Outline CONC 3: Financial promotions and communications with customers

A

This section details what is considered to be a ‘communication’ with a customer in relation to a credit agreement, and advises that communications should be fair and not misleading. Providers must ensure they use plain and understandable language, specify who is making the offer of credit and only make credit available based on the consumer’s financial circumstances.

CONC also introduces new rules relating to risk warnings for high-cost, short-term credit, such as that offered by payday lenders. Any such lending must carry the message: ‘Warning: Late repayment can cause you serious money problems. For help, go to moneyadviceservice.org.uk’

29
Q

Outline CONC 4: Pre-contractual requirements.

A

Deals with the content of quotations for credit and the relevant ‘health warnings’ that must be included. This is particularly significant when the customer’s home is to be used as security.

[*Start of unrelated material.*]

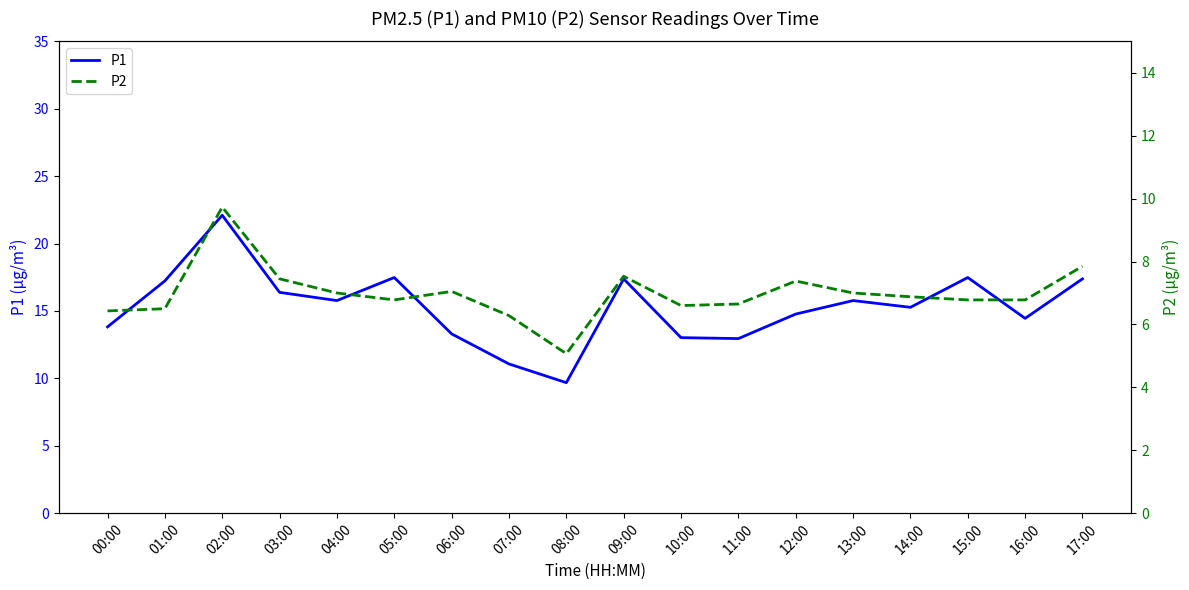

At which category does P1 reach its first local valley?

04:00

In such circumstances the lender must include the statement: ‘Your home is at risk if you do not keep up repayments on a mortgage or other loan secured on it’

CONC 4 also details the information a lender must provide about interest rates, charges and costs should the borrower be unable to pay.

30
Q

Outline CONC 5: Responsible lending.

A

Details what a provider must do before making credit available in order to ensure that the customer can afford to maintain payments in respect of their borrowing.

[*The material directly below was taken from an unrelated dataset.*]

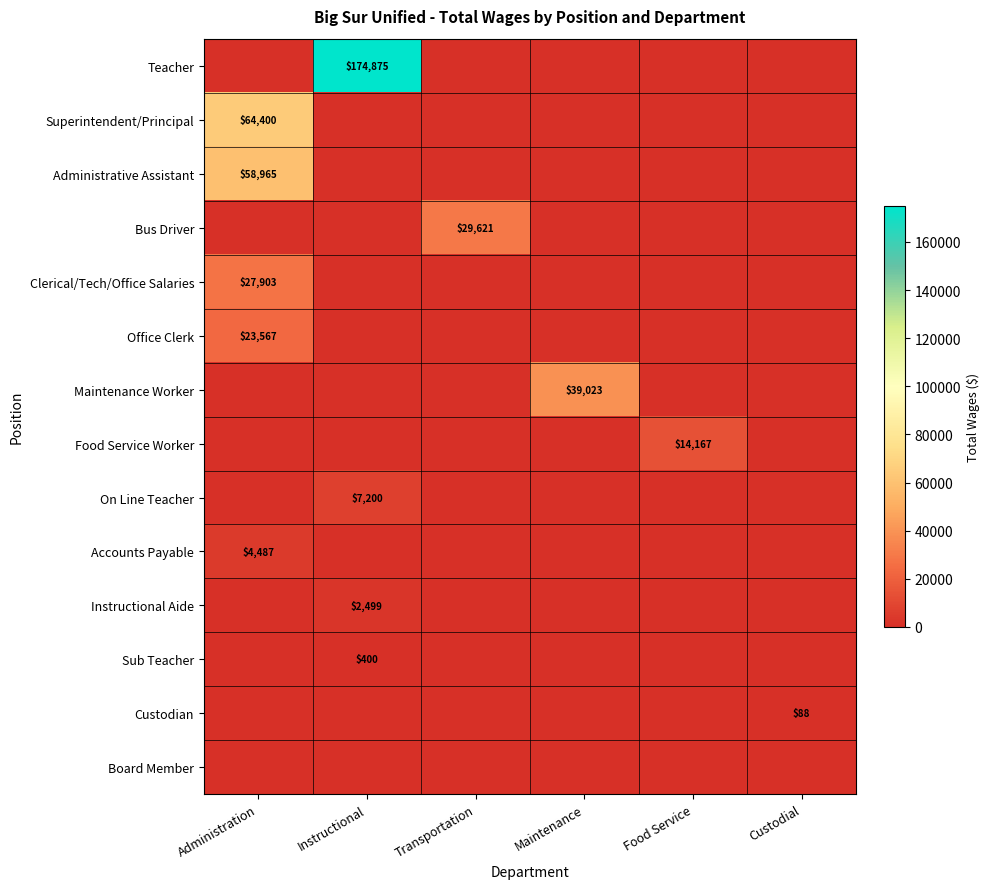

How many series are shown in this chart?

14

Creditworthiness must be confirmed based on information obtained from the prospective borrower and from a credit reference agency.

31
Q

Outline CONC 5A: Cost cap for high-cost, short-term credit

A

Details the maximum charges that can be applied for high-cost, short-term credit (such as that provided by payday lenders). Broadly speaking, the payment of any charge, when combined with other charges applied under the terms of the agreement, cannot exceed an amount more than that borrowed.

32
Q

Outline CONC 6: Post-contractual requirements.

A

Covers the checks a lender must undertake if they significantly increase the lending to a customer under a regulated agreement, eg increasing an overdraft or the credit limit on a credit card. Creditworthiness must be assessed if there is a significant increase in lending.

This section also details the action a lender must take if a customer exceds their overdraft limit, which is to contact the customer in writing without delay.

33
Q

Outline CONC 7: Arrears, default and recovery (including repossessions).

A

CONC 7 states that providers must have appropriate policies and procedures for dealing with customers whose accounts fall into arrears, and must treat such customers fairly and reasonably. This includes being aware of customers who are considered vulnerable, for example, customers with mental health difficulties.

Another aspect of this regulation is that it covers debt collection and debt administration activities, and the organisations that undertake such work. This area of consumer credit was previously unregulated.

34
Q

Outline CONC 8: Debt advice.

A

Debt advice can be undertaken by third-party debt counsellors and other organisations that provide information. Failure to pay proper regard to the different debt-solution options available to consumers, or to the differences in enforcement actions and procedures available, is likely to contravene the Principles for Business.

35
Q

Outline CONC 10: Prudential rules for debt management firms

A

Details the rules for debt management firms (those that manage repayments to creditors on behalf of an individual) and small, not-for-profit debt advice bodies to ensure that the relevant financial and management resources are in place.

36
Q

Outline CONC 11: Cancellation

A

Covers the cancellation rights of peer-to-peer lenders and those providers that make services available over the internet.

37
Q

Outline CONC 12-15 and Appendix I

A

Deal with some of the less common areas of consumer credit. Appendix 1 contains the rules relating to the total charge for credit, what it applies to and how it is cancelled.

38
Q

If a lender rejects an application on the basis of information from a credit reference agency, what must the lender do?

A

Advise the applicant of the reason for rejecting their application and provide details of the credit reference agency used.